Why Does Hollywood Keep Handing Romance Franchises to Male Directors?
When To All the Boys I've Loved Before premiered on Netflix in 2018, it was instantly hailed as a romantic comedy sensation. Critics centered much of this acclaim on the film's director, Susan Johnson, for infusing the story with its jubilant tone and lending her eye to smaller touches like the production design of Lara Jean's (Lana Condor) home, which was curated to represent the character's Asian heritage.
When Johnson bowed out of directing the sequel due to prior commitments, the reins were passed off to a male director, Michael Fimognari — a move that arguably resulted in diminishing returns from the franchise's inferior latter chapters. But the To All the Boys series is just one example of a frustrating pattern in the film industry: female directors establish female-focused romance franchises with strong first installments, only to be booted to make space for male successors.
The female directors that inaugurated many of today's romance behemoths exited directing duties for their first entries' sequels under decidedly less cordial circumstances than Johnson. Catherine Hardwicke, who enraptured droves of female fans with Twilight's blue-tinted teenage angst, was jettisoned from New Moon after allegedly clashing with executives at Summit Entertainment. Sam Taylor-Johnson (ahead, on the set of Fifty Shades of Grey) made millions at the box office with Fifty Shades of Grey, but Universal refused to offer her the sequel in light of Taylor-Johnson's continued creative differences with author EL James.
Even amid efforts to increase opportunities for female directors in the film industry, recent franchises aren't immune to this trend: Jenny Gage's After opened at #1 in 17 countries, but Gage was inexplicably shut out from After We Collided in favor of new director Roger Kumble.
The sidelining of these filmmakers is part of a larger, distressing story in Hollywood. Aside from being a hostile environment for female directors in general — in 2020, women directed just 16 percent of the 100 top-grossing films — the film industry apparently ascribes to society's widely held disdain for any property that appeals primarily to women.

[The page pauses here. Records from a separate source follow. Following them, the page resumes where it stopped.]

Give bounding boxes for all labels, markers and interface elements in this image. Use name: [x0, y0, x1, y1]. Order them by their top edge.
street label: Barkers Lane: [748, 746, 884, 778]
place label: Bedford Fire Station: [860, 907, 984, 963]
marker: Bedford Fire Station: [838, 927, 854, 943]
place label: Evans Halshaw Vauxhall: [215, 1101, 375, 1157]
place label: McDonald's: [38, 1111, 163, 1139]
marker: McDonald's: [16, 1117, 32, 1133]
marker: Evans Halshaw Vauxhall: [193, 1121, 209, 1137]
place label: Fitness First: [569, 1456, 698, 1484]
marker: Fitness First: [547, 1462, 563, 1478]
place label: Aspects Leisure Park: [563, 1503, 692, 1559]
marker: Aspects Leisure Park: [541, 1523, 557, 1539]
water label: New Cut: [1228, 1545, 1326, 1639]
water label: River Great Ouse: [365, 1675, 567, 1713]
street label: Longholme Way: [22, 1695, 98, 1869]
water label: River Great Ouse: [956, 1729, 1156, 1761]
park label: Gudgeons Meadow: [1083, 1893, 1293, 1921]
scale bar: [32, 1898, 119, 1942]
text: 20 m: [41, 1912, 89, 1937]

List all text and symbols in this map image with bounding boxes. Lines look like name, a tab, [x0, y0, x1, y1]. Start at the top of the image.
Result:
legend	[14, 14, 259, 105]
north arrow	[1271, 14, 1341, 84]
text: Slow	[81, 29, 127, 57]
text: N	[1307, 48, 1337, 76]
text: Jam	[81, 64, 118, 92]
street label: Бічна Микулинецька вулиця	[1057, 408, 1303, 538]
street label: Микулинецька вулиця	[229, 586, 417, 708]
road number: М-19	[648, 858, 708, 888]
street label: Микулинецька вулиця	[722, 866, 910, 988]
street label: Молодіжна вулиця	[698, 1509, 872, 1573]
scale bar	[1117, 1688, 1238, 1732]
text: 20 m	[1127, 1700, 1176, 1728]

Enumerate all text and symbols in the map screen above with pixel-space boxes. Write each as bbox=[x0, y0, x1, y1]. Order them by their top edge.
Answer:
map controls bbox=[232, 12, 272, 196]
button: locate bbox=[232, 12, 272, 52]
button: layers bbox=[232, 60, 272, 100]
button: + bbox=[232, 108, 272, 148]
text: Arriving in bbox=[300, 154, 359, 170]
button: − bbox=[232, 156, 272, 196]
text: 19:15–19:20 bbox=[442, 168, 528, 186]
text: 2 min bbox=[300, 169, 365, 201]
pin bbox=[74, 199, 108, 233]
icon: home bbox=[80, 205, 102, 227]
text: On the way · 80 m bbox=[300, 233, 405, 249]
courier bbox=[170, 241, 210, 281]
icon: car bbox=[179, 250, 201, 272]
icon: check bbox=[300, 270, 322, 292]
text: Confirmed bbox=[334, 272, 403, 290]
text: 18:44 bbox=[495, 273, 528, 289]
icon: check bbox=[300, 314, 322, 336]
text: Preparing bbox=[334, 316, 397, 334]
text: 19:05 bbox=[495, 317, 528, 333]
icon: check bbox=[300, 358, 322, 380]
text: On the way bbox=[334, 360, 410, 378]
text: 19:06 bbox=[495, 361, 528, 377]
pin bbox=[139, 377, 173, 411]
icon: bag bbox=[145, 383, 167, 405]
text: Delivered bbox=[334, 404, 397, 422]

Studios often underestimate the appeal of female-focused films, skimping on marketing campaigns for romances and, when women still buy tickets and buoy these movies to success, reacting to their financial wins with incredulity. And these "surprising" box office victories, seemingly because they're viewed as lesser artistic efforts, rarely translate into future opportunities for female directors.
It took Hardwicke and Taylor-Johnson each three years to release another film after their initial work. In a 2013 interview, Hardwicke astutely summed it up: "Twilight made $400 [million]. It launched a multi billion-dollar franchise. Why didn't I get offered another movie after that?"
Mind you, properties geared toward men, even the ones considered "guilty pleasures," almost never garner this demeaning treatment. When male directors helm a smash hit — for instance, Anthony and Joe Russo's Captain America: The Winter Soldier or Michael Bay's Transformers — it's acknowledged as such, and the filmmakers are subsequently handed a string of sequels and a blank check for future projects. (It's worth noting here that Bay has had nothing but bad press surrounding his on-set attitude and interactions with female stars, yet he directed five Transformers films — yes, even back then.)
On top of reinforcing wider industry biases, the creative choice to hand romance franchises to men is particularly frustrating because it disregards the perspective of the genre's main audience: women. Romances, especially ones with teenage protagonists, focus on female adolescence and desire. They serve as fun, formative outlets for their female fanbases — which is why they're noticeably more endearing when a woman is shaping the narrative behind the camera.
Of course it's possible for men to direct such stories compassionately and skillfully; identity isn't the sole arbiter of cinematic skill. But unfortunately, more often than not, male approximations of the "female experience" are dripping with hackneyed condescension: we have writer and director Vince Marcello to thank for the glaringly underwritten protagonist of The Kissing Booth and the series's cringey, sexist sensibilities. It's nonsensical to shut female filmmakers out of a decidedly feminine space — especially when the alternative is a screenplay that repeatedly jumps through contrived hoops to undress its teenage lead.
Hopefully studios are learning from such mistakes. To the franchise's credit, the third film in the After series, After We Fell, has enlisted a female filmmaker, Castille Landon. A number of upcoming romance films, including Marry Me and Cinderella, are also directed by women. But it's not enough for studios to give women the first crack at a major franchise, only to later "legitimize" its accomplishments by signing over creative control to a man. Female directors deserve to reap the rewards of kickstarting a profitable romance series. When this change happens, audiences will get to witness a more inclusive industry — and much better sequels.